* **RECORDS TO USE**:
········
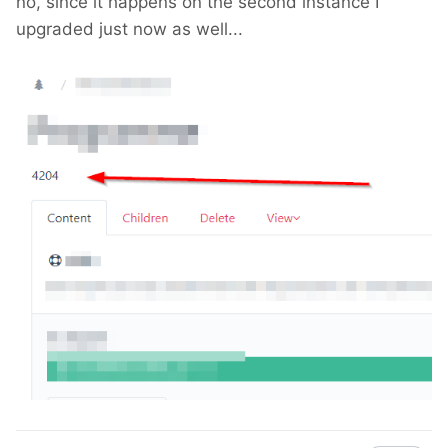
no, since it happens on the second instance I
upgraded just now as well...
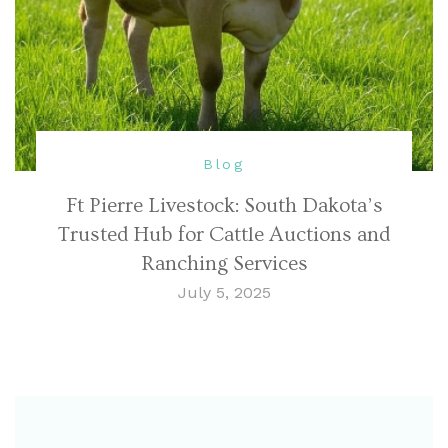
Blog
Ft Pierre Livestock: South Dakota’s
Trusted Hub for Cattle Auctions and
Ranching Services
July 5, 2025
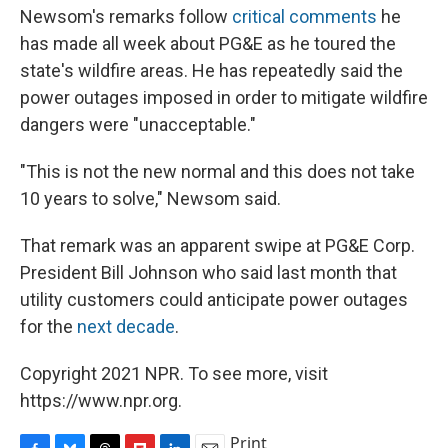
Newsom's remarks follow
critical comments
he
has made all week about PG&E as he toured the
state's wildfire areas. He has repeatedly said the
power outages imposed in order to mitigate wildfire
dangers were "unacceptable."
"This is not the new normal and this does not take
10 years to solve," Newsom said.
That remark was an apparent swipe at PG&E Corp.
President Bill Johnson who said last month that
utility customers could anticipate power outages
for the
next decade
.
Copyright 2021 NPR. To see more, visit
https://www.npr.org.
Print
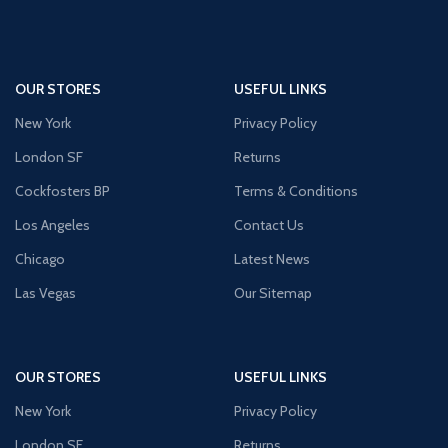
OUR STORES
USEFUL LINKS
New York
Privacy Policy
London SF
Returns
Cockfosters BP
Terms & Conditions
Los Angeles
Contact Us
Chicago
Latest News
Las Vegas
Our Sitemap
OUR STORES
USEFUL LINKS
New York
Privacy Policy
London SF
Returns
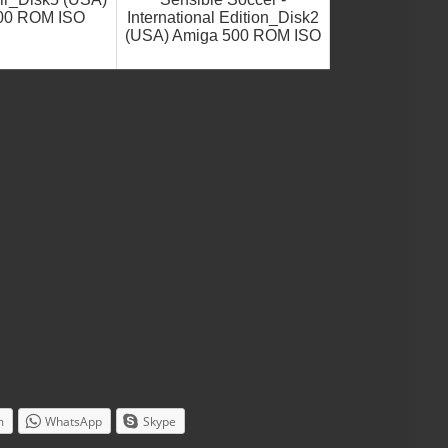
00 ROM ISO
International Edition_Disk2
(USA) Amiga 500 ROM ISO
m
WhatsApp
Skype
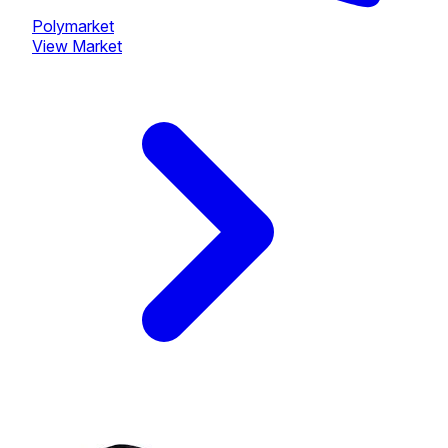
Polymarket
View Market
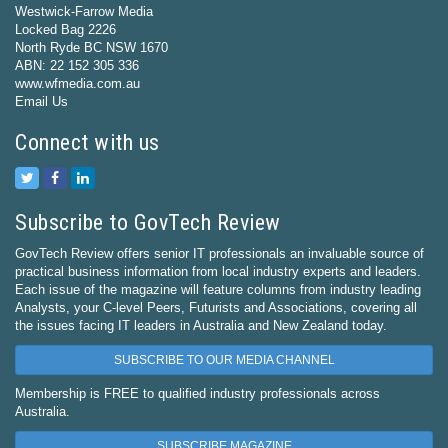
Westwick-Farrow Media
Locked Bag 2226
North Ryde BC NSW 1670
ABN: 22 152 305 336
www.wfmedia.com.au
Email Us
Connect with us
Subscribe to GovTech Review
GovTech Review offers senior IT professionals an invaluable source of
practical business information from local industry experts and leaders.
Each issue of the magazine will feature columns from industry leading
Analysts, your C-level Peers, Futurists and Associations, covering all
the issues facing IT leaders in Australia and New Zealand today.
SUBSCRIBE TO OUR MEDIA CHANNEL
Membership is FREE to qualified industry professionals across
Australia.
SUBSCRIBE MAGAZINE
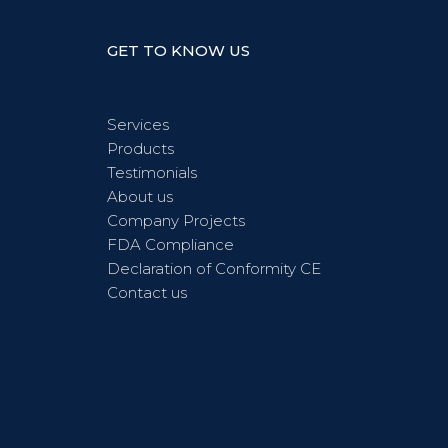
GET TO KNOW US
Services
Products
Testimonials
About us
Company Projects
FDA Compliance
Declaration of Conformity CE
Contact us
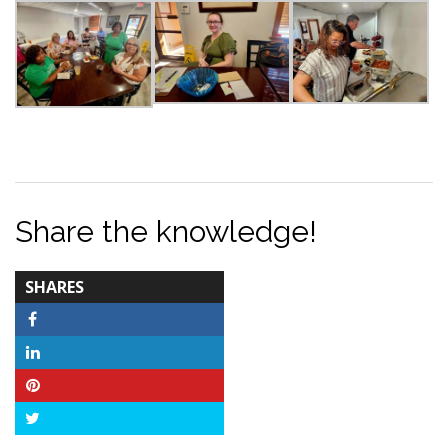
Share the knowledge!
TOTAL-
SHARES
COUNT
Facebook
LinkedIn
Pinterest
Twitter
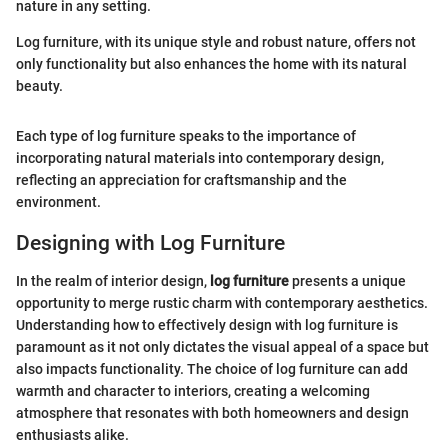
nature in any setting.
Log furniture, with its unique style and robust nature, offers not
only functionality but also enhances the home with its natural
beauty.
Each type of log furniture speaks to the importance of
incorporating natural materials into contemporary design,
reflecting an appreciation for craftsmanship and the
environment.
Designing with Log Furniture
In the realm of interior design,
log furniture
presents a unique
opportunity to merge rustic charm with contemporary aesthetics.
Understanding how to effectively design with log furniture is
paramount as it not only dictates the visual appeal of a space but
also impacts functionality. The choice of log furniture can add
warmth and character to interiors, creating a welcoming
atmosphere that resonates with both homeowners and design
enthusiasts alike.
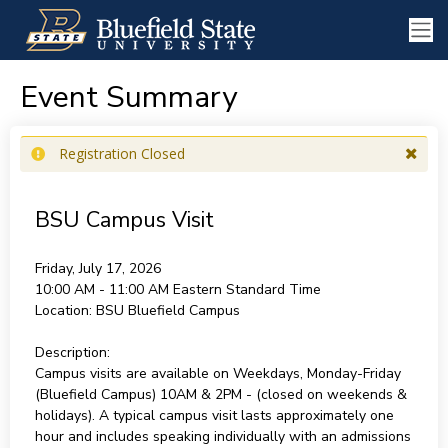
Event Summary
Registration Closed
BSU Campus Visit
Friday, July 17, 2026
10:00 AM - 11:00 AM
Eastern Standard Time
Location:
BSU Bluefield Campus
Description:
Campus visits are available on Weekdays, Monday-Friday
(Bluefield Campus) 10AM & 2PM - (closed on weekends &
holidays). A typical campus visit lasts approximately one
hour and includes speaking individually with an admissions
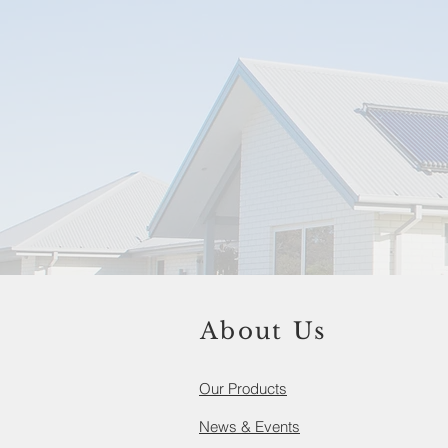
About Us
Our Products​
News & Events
········
* **REQUIRED WORK**:
Please convert every line read from the records above into a Markdown table with two columns: Row for the row number and Text for the line. Skip blank lines and leave the pictures out.

* **OUTPUT FOR THIS TASK**:
| Row | Text |
|---|---|
| 1 | no, since it happens on the second instance I |
| 2 | upgraded just now as well... |
| 3 | Blog |
| 4 | Ft Pierre Livestock: South Dakota’s |
| 5 | Trusted Hub for Cattle Auctions and |
| 6 | Ranching Services |
| 7 | July 5, 2025 |
| 8 | Newsom's remarks follow |
| 9 | critical comments |
| 10 | he |
| 11 | has made all week about PG&E as he toured the |
| 12 | state's wildfire areas. He has repeatedly said the |
| 13 | power outages imposed in order to mitigate wildfire |
| 14 | dangers were "unacceptable." |
| 15 | "This is not the new normal and this does not take |
| 16 | 10 years to solve," Newsom said. |
| 17 | That remark was an apparent swipe at PG&E Corp. |
| 18 | President Bill Johnson who said last month that |
| 19 | utility customers could anticipate power outages |
| 20 | for the |
| 21 | next decade |
| 22 | . |
| 23 | Copyright 2021 NPR. To see more, visit |
| 24 | https://www.npr.org. |
| 25 | Print |
| 26 | OUR STORES |
| 27 | USEFUL LINKS |
| 28 | New York |
| 29 | Privacy Policy |
| 30 | London SF |
| 31 | Returns |
| 32 | Cockfosters BP |
| 33 | Terms & Conditions |
| 34 | Los Angeles |
| 35 | Contact Us |
| 36 | Chicago |
| 37 | Latest News |
| 38 | Las Vegas |
| 39 | Our Sitemap |
| 40 | OUR STORES |
| 41 | USEFUL LINKS |
| 42 | New York |
| 43 | Privacy Policy |
| 44 | London SF |
| 45 | Returns |
| 46 | 00 ROM ISO |
| 47 | International Edition_Disk2 |
| 48 | (USA) Amiga 500 ROM ISO |
| 49 | m |
| 50 | WhatsApp |
| 51 | Skype |
| 52 | Polymarket |
| 53 | View Market |
| 54 | Westwick-Farrow Media |
| 55 | Locked Bag 2226 |
| 56 | North Ryde BC NSW 1670 |
| 57 | ABN: 22 152 305 336 |
| 58 | www.wfmedia.com.au |
| 59 | Email Us |
| 60 | Connect with us |
| 61 | Subscribe to GovTech Review |
| 62 | GovTech Review offers senior IT professionals an invaluable source of |
| 63 | practical business information from local industry experts and leaders. |
| 64 | Each issue of the magazine will feature columns from industry leading |
| 65 | Analysts, your C-level Peers, Futurists and Associations, covering all |
| 66 | the issues facing IT leaders in Australia and New Zealand today. |
| 67 | SUBSCRIBE TO OUR MEDIA CHANNEL |
| 68 | Membership is FREE to qualified industry professionals across |
| 69 | Australia. |
| 70 | SUBSCRIBE MAGAZINE |
| 71 | GET TO KNOW US |
| 72 | Services |
| 73 | Products |
| 74 | Testimonials |
| 75 | About us |
| 76 | Company Projects |
| 77 | FDA Compliance |
| 78 | Declaration of Conformity CE |
| 79 | Contact us |
| 80 | Share the knowledge! |
| 81 | TOTAL- |
| 82 | SHARES |
| 83 | COUNT |
| 84 | Facebook |
| 85 | LinkedIn |
| 86 | Pinterest |
| 87 | Twitter |
| 88 | nature in any setting. |
| 89 | Log furniture, with its unique style and robust nature, offers not |
| 90 | only functionality but also enhances the home with its natural |
| 91 | beauty. |
| 92 | Each type of log furniture speaks to the importance of |
| 93 | incorporating natural materials into contemporary design, |
| 94 | reflecting an appreciation for craftsmanship and the |
| 95 | environment. |
| 96 | Designing with Log Furniture |
| 97 | In the realm of interior design, |
| 98 | log furniture |
| 99 | presents a unique |
| 100 | opportunity to merge rustic charm with contemporary aesthetics. |
| 101 | Understanding how to effectively design with log furniture is |
| 102 | paramount as it not only dictates the visual appeal of a space but |
| 103 | also impacts functionality. The choice of log furniture can add |
| 104 | warmth and character to interiors, creating a welcoming |
| 105 | atmosphere that resonates with both homeowners and design |
| 106 | enthusiasts alike. |
| 107 | Event Summary |
| 108 | Registration Closed |
| 109 | BSU Campus Visit |
| 110 | Friday, July 17, 2026 |
| 111 | 10:00 AM - 11:00 AM |
| 112 | Eastern Standard Time |
| 113 | Location: |
| 114 | BSU Bluefield Campus |
| 115 | Description: |
| 116 | Campus visits are available on Weekdays, Monday-Friday |
| 117 | (Bluefield Campus) 10AM & 2PM - (closed on weekends & |
| 118 | holidays). A typical campus visit lasts approximately one |
| 119 | hour and includes speaking individually with an admissions |
| 120 | About Us |
| 121 | Our Products​ |
| 122 | News & Events |